(Provided entries)

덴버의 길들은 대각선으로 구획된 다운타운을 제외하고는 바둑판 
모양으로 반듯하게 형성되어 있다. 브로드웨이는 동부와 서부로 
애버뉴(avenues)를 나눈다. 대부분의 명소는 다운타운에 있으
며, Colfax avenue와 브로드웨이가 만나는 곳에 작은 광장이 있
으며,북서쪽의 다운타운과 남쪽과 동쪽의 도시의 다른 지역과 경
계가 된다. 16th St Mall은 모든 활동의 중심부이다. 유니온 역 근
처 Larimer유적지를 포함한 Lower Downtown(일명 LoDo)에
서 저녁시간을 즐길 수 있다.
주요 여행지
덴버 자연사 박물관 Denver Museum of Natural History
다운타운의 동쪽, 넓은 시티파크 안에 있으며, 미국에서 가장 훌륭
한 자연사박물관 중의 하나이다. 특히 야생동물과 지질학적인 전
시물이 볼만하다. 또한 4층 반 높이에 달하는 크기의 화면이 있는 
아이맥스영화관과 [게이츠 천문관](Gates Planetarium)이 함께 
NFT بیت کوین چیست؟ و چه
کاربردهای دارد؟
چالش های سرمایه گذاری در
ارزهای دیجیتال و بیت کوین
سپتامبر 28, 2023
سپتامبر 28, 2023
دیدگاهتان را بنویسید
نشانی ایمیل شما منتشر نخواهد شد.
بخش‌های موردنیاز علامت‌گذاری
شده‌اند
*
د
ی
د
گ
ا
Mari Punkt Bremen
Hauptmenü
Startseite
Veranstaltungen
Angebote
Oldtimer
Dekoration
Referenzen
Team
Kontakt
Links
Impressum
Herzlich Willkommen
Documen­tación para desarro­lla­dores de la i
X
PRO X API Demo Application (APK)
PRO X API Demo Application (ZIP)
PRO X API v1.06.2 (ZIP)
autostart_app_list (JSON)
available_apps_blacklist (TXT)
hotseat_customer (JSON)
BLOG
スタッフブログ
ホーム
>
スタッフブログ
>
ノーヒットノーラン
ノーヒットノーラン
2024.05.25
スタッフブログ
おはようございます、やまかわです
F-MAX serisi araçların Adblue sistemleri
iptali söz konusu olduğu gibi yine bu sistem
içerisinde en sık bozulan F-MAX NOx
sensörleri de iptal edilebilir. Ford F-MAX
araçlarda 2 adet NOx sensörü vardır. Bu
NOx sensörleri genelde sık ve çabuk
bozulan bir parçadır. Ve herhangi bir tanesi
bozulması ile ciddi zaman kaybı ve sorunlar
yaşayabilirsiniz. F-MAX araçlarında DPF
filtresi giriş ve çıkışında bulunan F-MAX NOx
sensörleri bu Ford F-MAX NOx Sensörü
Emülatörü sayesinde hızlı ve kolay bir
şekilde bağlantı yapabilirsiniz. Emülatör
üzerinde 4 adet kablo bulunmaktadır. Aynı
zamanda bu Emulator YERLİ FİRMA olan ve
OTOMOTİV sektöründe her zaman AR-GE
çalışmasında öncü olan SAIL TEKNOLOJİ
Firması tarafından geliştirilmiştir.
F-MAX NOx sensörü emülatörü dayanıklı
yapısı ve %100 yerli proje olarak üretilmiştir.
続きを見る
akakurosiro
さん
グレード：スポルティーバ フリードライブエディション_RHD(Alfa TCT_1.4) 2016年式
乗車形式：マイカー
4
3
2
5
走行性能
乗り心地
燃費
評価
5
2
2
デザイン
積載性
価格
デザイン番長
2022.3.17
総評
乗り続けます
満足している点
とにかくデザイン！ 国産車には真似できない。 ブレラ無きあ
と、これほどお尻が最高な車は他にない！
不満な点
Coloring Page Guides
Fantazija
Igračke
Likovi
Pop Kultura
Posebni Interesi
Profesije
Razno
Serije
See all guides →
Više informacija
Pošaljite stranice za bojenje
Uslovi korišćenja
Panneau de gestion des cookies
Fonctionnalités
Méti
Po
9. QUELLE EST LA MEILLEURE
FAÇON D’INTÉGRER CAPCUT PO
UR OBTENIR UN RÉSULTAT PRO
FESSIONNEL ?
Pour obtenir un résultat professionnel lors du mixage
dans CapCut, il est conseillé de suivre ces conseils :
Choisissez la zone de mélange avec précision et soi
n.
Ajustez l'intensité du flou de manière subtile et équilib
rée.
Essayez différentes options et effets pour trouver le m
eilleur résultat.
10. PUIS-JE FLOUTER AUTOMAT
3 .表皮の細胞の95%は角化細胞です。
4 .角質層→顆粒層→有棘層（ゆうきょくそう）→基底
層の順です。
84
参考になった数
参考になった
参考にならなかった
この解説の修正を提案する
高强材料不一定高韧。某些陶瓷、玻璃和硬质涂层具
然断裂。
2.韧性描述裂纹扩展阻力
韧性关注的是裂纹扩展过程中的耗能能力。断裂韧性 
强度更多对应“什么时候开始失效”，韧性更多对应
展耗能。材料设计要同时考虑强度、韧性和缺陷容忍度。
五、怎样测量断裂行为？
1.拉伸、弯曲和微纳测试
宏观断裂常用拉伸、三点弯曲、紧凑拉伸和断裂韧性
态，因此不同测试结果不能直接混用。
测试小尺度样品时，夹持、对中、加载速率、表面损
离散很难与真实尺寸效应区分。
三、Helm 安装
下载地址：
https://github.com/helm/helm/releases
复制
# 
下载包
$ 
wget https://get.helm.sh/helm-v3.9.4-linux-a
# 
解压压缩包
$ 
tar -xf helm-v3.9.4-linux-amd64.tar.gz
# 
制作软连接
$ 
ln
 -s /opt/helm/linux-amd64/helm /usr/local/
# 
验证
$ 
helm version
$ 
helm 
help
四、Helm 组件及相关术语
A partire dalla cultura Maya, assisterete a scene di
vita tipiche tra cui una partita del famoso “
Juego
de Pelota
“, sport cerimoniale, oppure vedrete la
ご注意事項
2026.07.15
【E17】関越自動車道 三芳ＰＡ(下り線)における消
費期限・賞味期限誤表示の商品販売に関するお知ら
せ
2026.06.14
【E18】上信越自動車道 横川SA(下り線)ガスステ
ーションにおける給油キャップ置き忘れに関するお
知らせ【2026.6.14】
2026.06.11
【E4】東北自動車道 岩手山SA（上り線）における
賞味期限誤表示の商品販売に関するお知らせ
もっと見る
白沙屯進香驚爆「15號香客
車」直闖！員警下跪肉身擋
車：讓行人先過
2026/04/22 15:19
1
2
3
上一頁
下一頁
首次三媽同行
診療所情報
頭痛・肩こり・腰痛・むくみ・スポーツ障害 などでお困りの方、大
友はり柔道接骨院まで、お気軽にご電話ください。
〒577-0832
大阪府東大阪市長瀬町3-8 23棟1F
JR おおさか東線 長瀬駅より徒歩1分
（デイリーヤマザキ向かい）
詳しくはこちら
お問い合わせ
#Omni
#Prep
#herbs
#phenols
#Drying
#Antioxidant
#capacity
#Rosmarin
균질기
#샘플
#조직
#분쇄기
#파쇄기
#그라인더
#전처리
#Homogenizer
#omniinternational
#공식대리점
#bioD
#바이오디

(End Provided entries)

**Work item**
Transcribe the material above in full, keeping each word unchanged.

**Solution to this task**
덴버의 길들은 대각선으로 구획된 다운타운을 제외하고는 바둑판 
모양으로 반듯하게 형성되어 있다. 브로드웨이는 동부와 서부로 
애버뉴(avenues)를 나눈다. 대부분의 명소는 다운타운에 있으
며, Colfax avenue와 브로드웨이가 만나는 곳에 작은 광장이 있
으며,북서쪽의 다운타운과 남쪽과 동쪽의 도시의 다른 지역과 경
계가 된다. 16th St Mall은 모든 활동의 중심부이다. 유니온 역 근
처 Larimer유적지를 포함한 Lower Downtown(일명 LoDo)에
서 저녁시간을 즐길 수 있다.
주요 여행지
덴버 자연사 박물관 Denver Museum of Natural History
다운타운의 동쪽, 넓은 시티파크 안에 있으며, 미국에서 가장 훌륭
한 자연사박물관 중의 하나이다. 특히 야생동물과 지질학적인 전
시물이 볼만하다. 또한 4층 반 높이에 달하는 크기의 화면이 있는 
아이맥스영화관과 [게이츠 천문관](Gates Planetarium)이 함께 
NFT بیت کوین چیست؟ و چه
کاربردهای دارد؟
چالش های سرمایه گذاری در
ارزهای دیجیتال و بیت کوین
سپتامبر 28, 2023
سپتامبر 28, 2023
دیدگاهتان را بنویسید
نشانی ایمیل شما منتشر نخواهد شد.
بخش‌های موردنیاز علامت‌گذاری
شده‌اند
*
د
ی
د
گ
ا
Mari Punkt Bremen
Hauptmenü
Startseite
Veranstaltungen
Angebote
Oldtimer
Dekoration
Referenzen
Team
Kontakt
Links
Impressum
Herzlich Willkommen
Documen­tación para desarro­lla­dores de la i
X
PRO X API Demo Application (APK)
PRO X API Demo Application (ZIP)
PRO X API v1.06.2 (ZIP)
autostart_app_list (JSON)
available_apps_blacklist (TXT)
hotseat_customer (JSON)
BLOG
スタッフブログ
ホーム
>
スタッフブログ
>
ノーヒットノーラン
ノーヒットノーラン
2024.05.25
スタッフブログ
おはようございます、やまかわです
F-MAX serisi araçların Adblue sistemleri
iptali söz konusu olduğu gibi yine bu sistem
içerisinde en sık bozulan F-MAX NOx
sensörleri de iptal edilebilir. Ford F-MAX
araçlarda 2 adet NOx sensörü vardır. Bu
NOx sensörleri genelde sık ve çabuk
bozulan bir parçadır. Ve herhangi bir tanesi
bozulması ile ciddi zaman kaybı ve sorunlar
yaşayabilirsiniz. F-MAX araçlarında DPF
filtresi giriş ve çıkışında bulunan F-MAX NOx
sensörleri bu Ford F-MAX NOx Sensörü
Emülatörü sayesinde hızlı ve kolay bir
şekilde bağlantı yapabilirsiniz. Emülatör
üzerinde 4 adet kablo bulunmaktadır. Aynı
zamanda bu Emulator YERLİ FİRMA olan ve
OTOMOTİV sektöründe her zaman AR-GE
çalışmasında öncü olan SAIL TEKNOLOJİ
Firması tarafından geliştirilmiştir.
F-MAX NOx sensörü emülatörü dayanıklı
yapısı ve %100 yerli proje olarak üretilmiştir.
続きを見る
akakurosiro
さん
グレード：スポルティーバ フリードライブエディション_RHD(Alfa TCT_1.4) 2016年式
乗車形式：マイカー
4
3
2
5
走行性能
乗り心地
燃費
評価
5
2
2
デザイン
積載性
価格
デザイン番長
2022.3.17
総評
乗り続けます
満足している点
とにかくデザイン！ 国産車には真似できない。 ブレラ無きあ
と、これほどお尻が最高な車は他にない！
不満な点
Coloring Page Guides
Fantazija
Igračke
Likovi
Pop Kultura
Posebni Interesi
Profesije
Razno
Serije
See all guides →
Više informacija
Pošaljite stranice za bojenje
Uslovi korišćenja
Panneau de gestion des cookies
Fonctionnalités
Méti
Po
9. QUELLE EST LA MEILLEURE
FAÇON D’INTÉGRER CAPCUT PO
UR OBTENIR UN RÉSULTAT PRO
FESSIONNEL ?
Pour obtenir un résultat professionnel lors du mixage
dans CapCut, il est conseillé de suivre ces conseils :
Choisissez la zone de mélange avec précision et soi
n.
Ajustez l'intensité du flou de manière subtile et équilib
rée.
Essayez différentes options et effets pour trouver le m
eilleur résultat.
10. PUIS-JE FLOUTER AUTOMAT
3 .表皮の細胞の95%は角化細胞です。
4 .角質層→顆粒層→有棘層（ゆうきょくそう）→基底
層の順です。
84
参考になった数
参考になった
参考にならなかった
この解説の修正を提案する
高强材料不一定高韧。某些陶瓷、玻璃和硬质涂层具
然断裂。
2.韧性描述裂纹扩展阻力
韧性关注的是裂纹扩展过程中的耗能能力。断裂韧性 
强度更多对应“什么时候开始失效”，韧性更多对应
展耗能。材料设计要同时考虑强度、韧性和缺陷容忍度。
五、怎样测量断裂行为？
1.拉伸、弯曲和微纳测试
宏观断裂常用拉伸、三点弯曲、紧凑拉伸和断裂韧性
态，因此不同测试结果不能直接混用。
测试小尺度样品时，夹持、对中、加载速率、表面损
离散很难与真实尺寸效应区分。
三、Helm 安装
下载地址：
https://github.com/helm/helm/releases
复制
# 
下载包
$ 
wget https://get.helm.sh/helm-v3.9.4-linux-a
# 
解压压缩包
$ 
tar -xf helm-v3.9.4-linux-amd64.tar.gz
# 
制作软连接
$ 
ln
 -s /opt/helm/linux-amd64/helm /usr/local/
# 
验证
$ 
helm version
$ 
helm 
help
四、Helm 组件及相关术语
A partire dalla cultura Maya, assisterete a scene di
vita tipiche tra cui una partita del famoso “
Juego
de Pelota
“, sport cerimoniale, oppure vedrete la
ご注意事項
2026.07.15
【E17】関越自動車道 三芳ＰＡ(下り線)における消
費期限・賞味期限誤表示の商品販売に関するお知ら
せ
2026.06.14
【E18】上信越自動車道 横川SA(下り線)ガスステ
ーションにおける給油キャップ置き忘れに関するお
知らせ【2026.6.14】
2026.06.11
【E4】東北自動車道 岩手山SA（上り線）における
賞味期限誤表示の商品販売に関するお知らせ
もっと見る
白沙屯進香驚爆「15號香客
車」直闖！員警下跪肉身擋
車：讓行人先過
2026/04/22 15:19
1
2
3
上一頁
下一頁
首次三媽同行
診療所情報
頭痛・肩こり・腰痛・むくみ・スポーツ障害 などでお困りの方、大
友はり柔道接骨院まで、お気軽にご電話ください。
〒577-0832
大阪府東大阪市長瀬町3-8 23棟1F
JR おおさか東線 長瀬駅より徒歩1分
（デイリーヤマザキ向かい）
詳しくはこちら
お問い合わせ
#Omni
#Prep
#herbs
#phenols
#Drying
#Antioxidant
#capacity
#Rosmarin
균질기
#샘플
#조직
#분쇄기
#파쇄기
#그라인더
#전처리
#Homogenizer
#omniinternational
#공식대리점
#bioD
#바이오디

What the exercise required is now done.